Rossa Gandeng Penyanyi Singapura Taufik Batisah Garap Bukan Maksudku

Lagu yang dibawakan dengan musik bernuansa elektronik itu menjadi single penutup dari album A New Chapter miliknya.

Menariknya, lagu Bukan Maksudku merupakan hasil kerja sama Rossa dengan penyanyi asal Singapura, Taufik Batisah. Kolaborasi ini sukses melebur, di mana musik pop yang diusung Rossa dengan musik electronik yang kekinian.

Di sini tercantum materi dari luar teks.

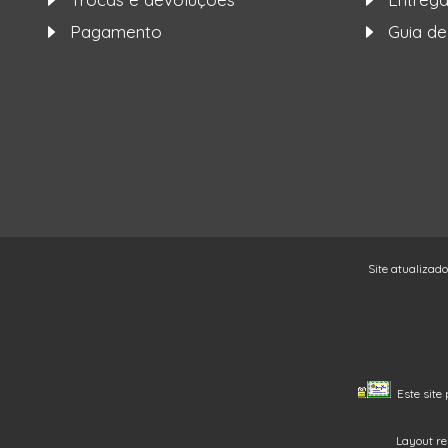
Pagamento
Guia d
Site atualizad
Este site 
Layout re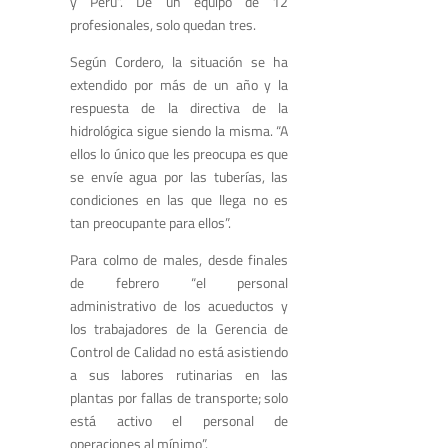
y Perú”. De un equipo de 12
profesionales, solo quedan tres.
Según Cordero, la situación se ha
extendido por más de un año y la
respuesta de la directiva de la
hidrológica sigue siendo la misma. “A
ellos lo único que les preocupa es que
se envíe agua por las tuberías, las
condiciones en las que llega no es
tan preocupante para ellos”.
Para colmo de males, desde finales
de febrero “el personal
administrativo de los acueductos y
los trabajadores de la Gerencia de
Control de Calidad no está asistiendo
a sus labores rutinarias en las
plantas por fallas de transporte; solo
está activo el personal de
operaciones al mínimo”.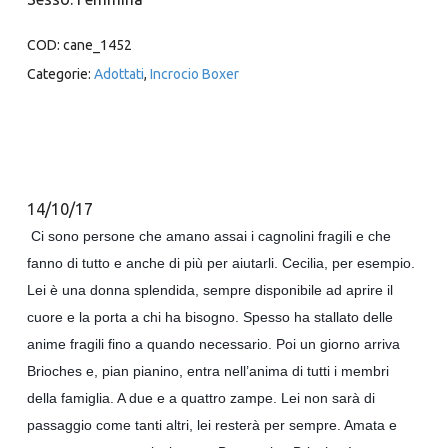
COD:
cane_1452
Categorie:
Adottati
,
Incrocio Boxer
14/10/17
Ci sono persone che amano assai i cagnolini fragili e che
fanno di tutto e anche di più per aiutarli. Cecilia, per esempio.
Lei è una donna splendida, sempre disponibile ad aprire il
cuore e la porta a chi ha bisogno. Spesso ha stallato delle
anime fragili fino a quando necessario. Poi un giorno arriva
Brioches e, pian pianino, entra nell’anima di tutti i membri
della famiglia. A due e a quattro zampe. Lei non sarà di
passaggio come tanti altri, lei resterà per sempre. Amata e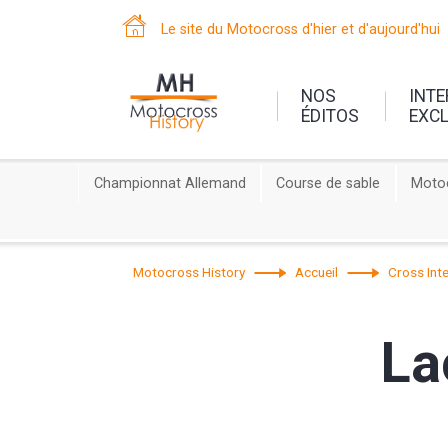
Le site du Motocross d'hier et d'aujourd'hui
NOS
INT
ÉDITOS
EXC
Championnat Allemand
Course de sable
Motoc
Motocross History
Accueil
Cross Inte
La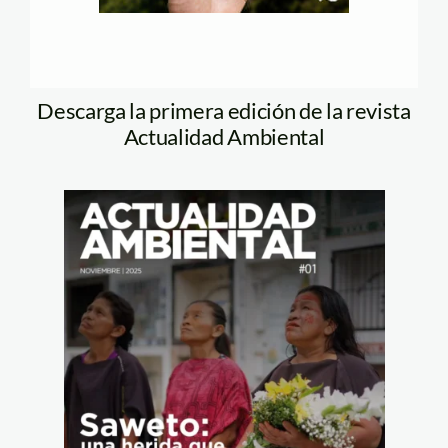
Descarga la primera edición de la revista
Actualidad Ambiental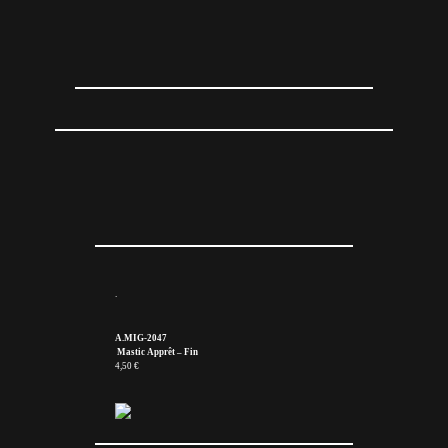
.
A.MIG-2047
Mastic Apprêt – Fin
4,50 €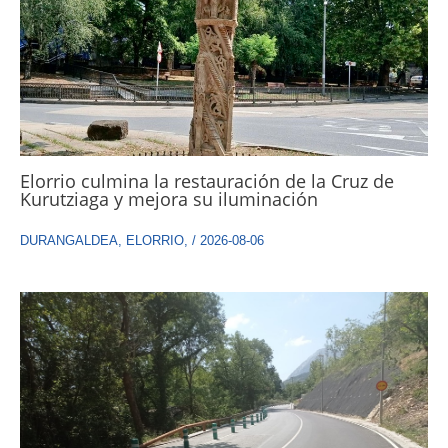
Elorrio culmina la restauración de la Cruz de
Kurutziaga y mejora su iluminación
DURANGALDEA
,
ELORRIO
,
/
2026-08-06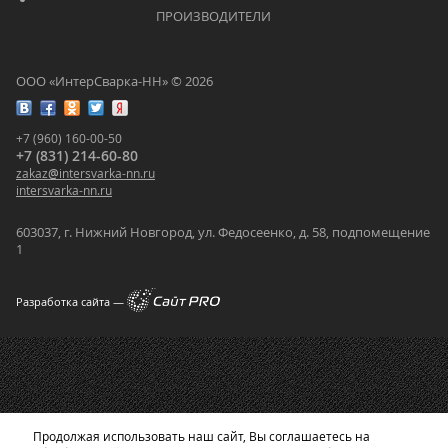
			    		ПРОИЗВОДИТЕЛИ			    	
ООО «ИнтерСварка-НН» © 2026
+7 (960) 160-00-50
+7 (831) 214-60-80
zakaz
@
intersvarka-nn.ru
intersvarka-nn.ru
603037, г. Нижний Новгород, ул. Федосеенко, д. 58, подпомещение
1
Разработка сайта —
Продолжая использовать наш сайт, Вы соглашаетесь на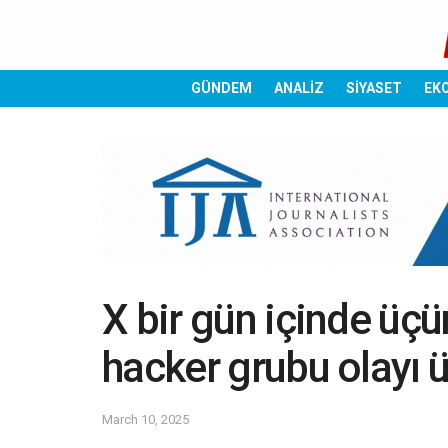
GÜNDEM
ANALİZ
SİYASET
EK
X bir gün içinde üçü
hacker grubu olayı ü
March 10, 2025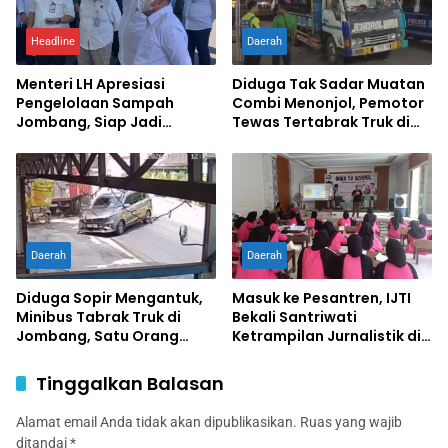
Headline
Daerah
Menteri LH Apresiasi
Diduga Tak Sadar Muatan
Pengelolaan Sampah
Combi Menonjol, Pemotor
Jombang, Siap Jadi
Tewas Tertabrak Truk di
Percontohan Nasional
Jombang
Daerah
Daerah
Diduga Sopir Mengantuk,
Masuk ke Pesantren, IJTI
Minibus Tabrak Truk di
Bekali Santriwati
Jombang, Satu Orang
Ketrampilan Jurnalistik di
Terluka
Ponpes Al Lathifiyah
Tambakberas Jombang
Tinggalkan Balasan
Alamat email Anda tidak akan dipublikasikan.
Ruas yang wajib
ditandai
*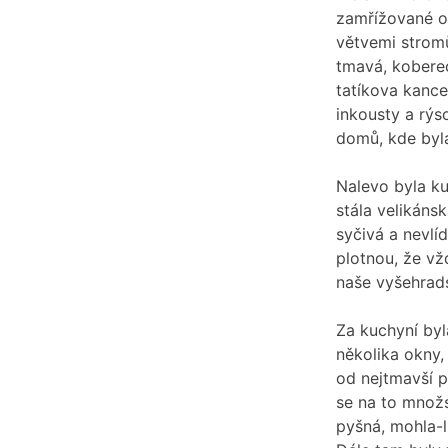
zamřížované ok
větvemi stromů
tmavá, kobere
tatíkova kance
inkousty a rýs
domů, kde byla
Nalevo byla ku
stála velikáns
syčivá a nevlí
plotnou, že vž
naše vyšehrad
Za kuchyní byla
několika okny,
od nejtmavší p
se na to množs
pyšná, mohla-l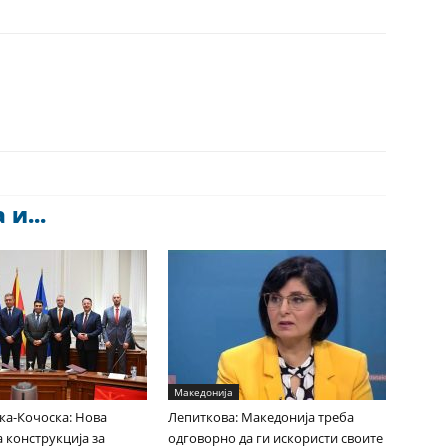
и...
Македонија
ка-Кочоска: Нова
Лепиткова: Македонија треба
 конструкција за
одговорно да ги искористи своите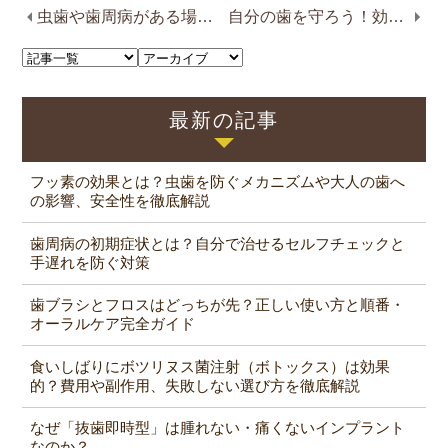
虫歯や歯周病がある場合のインプラント治療
自分の歯を守ろう！効果的な虫歯予防を解説
最新の記事
フッ素の効果とは？虫歯を防ぐメカニズムや大人の歯へ
の影響、安全性を徹底解説
歯周病の初期症状とは？自分で治せるセルフチェックと
手遅れを防ぐ対策
歯ブラシとフロスはどっちが先？正しい使い方と順番・
オーラルケア完全ガイド
食いしばりにボツリヌス菌注射（ボトックス）は効果
的？費用や副作用、失敗しない選び方を徹底解説
なぜ「抜歯即時型」は腫れない・痛くないインプラント
なのか？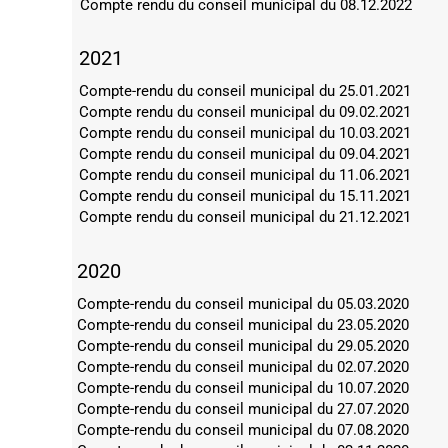
Compte rendu du conseil municipal du 08.12.2022
2021
Compte-rendu du conseil municipal du 25.01.2021
Compte rendu du conseil municipal du 09.02.2021
Compte rendu du conseil municipal du 10.03.2021
Compte rendu du conseil municipal du 09.04.2021
Compte rendu du conseil municipal du 11.06.2021
Compte rendu du conseil municipal du 15.11.2021
Compte rendu du conseil municipal du 21.12.2021
2020
Compte-rendu du conseil municipal du 05.03.2020
Compte-rendu du conseil municipal du 23.05.2020
Compte-rendu du conseil municipal du 29.05.2020
Compte-rendu du conseil municipal du 02.07.2020
Compte-rendu du conseil municipal du 10.07.2020
Compte-rendu du conseil municipal du 27.07.2020
Compte-rendu du conseil municipal du 07.08.2020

Rossa – Bukan Maksudku | Official Video Clip
(YouTube/Trinity Optima Production)

“Taufik dan Rossa memang sudah bersahabat sejak lama. Dan saat Rossa ingin membuat album A New Chapter dengan konsep musik yang berbeda dari sebelum-sebelumnya, Taufik langsung memberikan dukungannya dengan membuatkan lagu ini,” kata Mhala selaku A&R dari Trinity Optima Production kepada JawaPos.com, Kamis (5/4).

Lagu yang dihasilkan setelah obrolan panjang dengan Taufik Batisah di Singapura ini memiliki makna yang cukup dalam. Bukan Maksudku menggambarkan perasaan mendua yang tidak jarang dialami oleh banyak pasangan. 



“Lagu ini tentang perasaan bersalah seseorang karena merasa terpikat dengan orang lain. Setiap mereka menghabiskan waktu bersama, keduanya selalu merasa bahagia. Tanpa disadari keduanya sebenarnya saling suka, walaupun keduanya sudah berpasangan,” ungkap Rossa

Proses pembuatan musik ini pun terbilang cukup unik karena melibatkan empat negara. Proses aransemen musik semua dilakukan di Singapura, rekamannya di Jakarta. Sementara proses mixing-nya dilakukan oleh Tatsuro Miller di Malaysia dan mastering oleh Steve Corrao di SAGE Audio, Texas, USA.

Video musik Bukan Maksudku juga digarap Rossa dan Taufik secara maksimal. Mereka menggandeng sutradara Sakti Mahendra untuk menghasilkan video yang juga tidak kalah menarik. Dengan menggunakan koreografi, video klip ini menjadi klip kedua Rossa yang bisa membuat siapapun yang menyaksikannya ikut berdansa. 

“Seperti biasa, lagu saya yang menggunakan lagu yang up beat pasti akan menggunakan koreografi. Tapi koreografinya cukup sederhana, saya sendiri hanya butuh satu hari untuk menyelesaikannya,” imbuh Rossa.